All of the data should be repeated exactly; pictures are not part of the copy.

:: SUPPLIED RECORDS ::

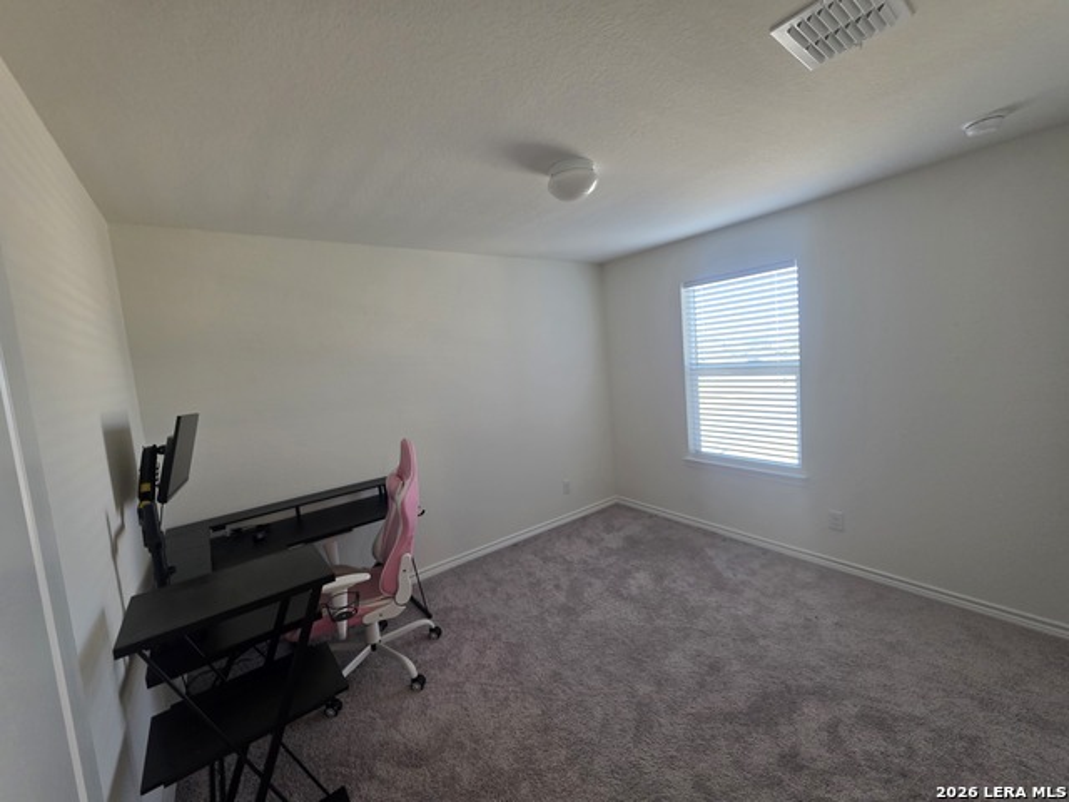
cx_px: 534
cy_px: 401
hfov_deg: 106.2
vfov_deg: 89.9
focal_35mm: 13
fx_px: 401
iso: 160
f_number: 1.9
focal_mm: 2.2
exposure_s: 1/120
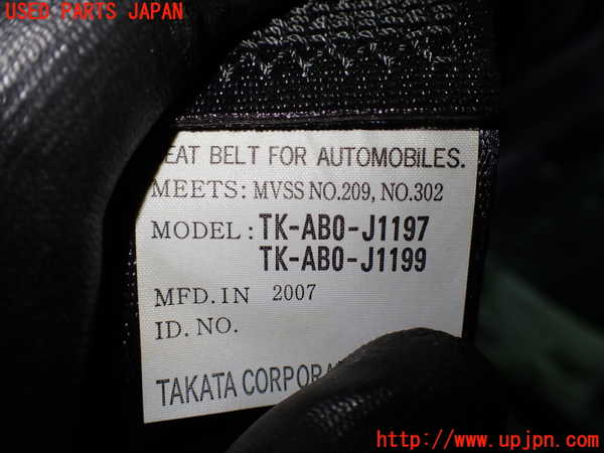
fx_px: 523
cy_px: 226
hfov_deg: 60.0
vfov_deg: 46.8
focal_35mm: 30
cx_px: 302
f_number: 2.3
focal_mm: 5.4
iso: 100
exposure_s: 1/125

:::

* [TASK ANSWER]:
cx_px: 534
cy_px: 401
hfov_deg: 106.2
vfov_deg: 89.9
focal_35mm: 13
fx_px: 401
iso: 160
f_number: 1.9
focal_mm: 2.2
exposure_s: 1/120
fx_px: 523
cy_px: 226
hfov_deg: 60.0
vfov_deg: 46.8
focal_35mm: 30
cx_px: 302
f_number: 2.3
focal_mm: 5.4
iso: 100
exposure_s: 1/125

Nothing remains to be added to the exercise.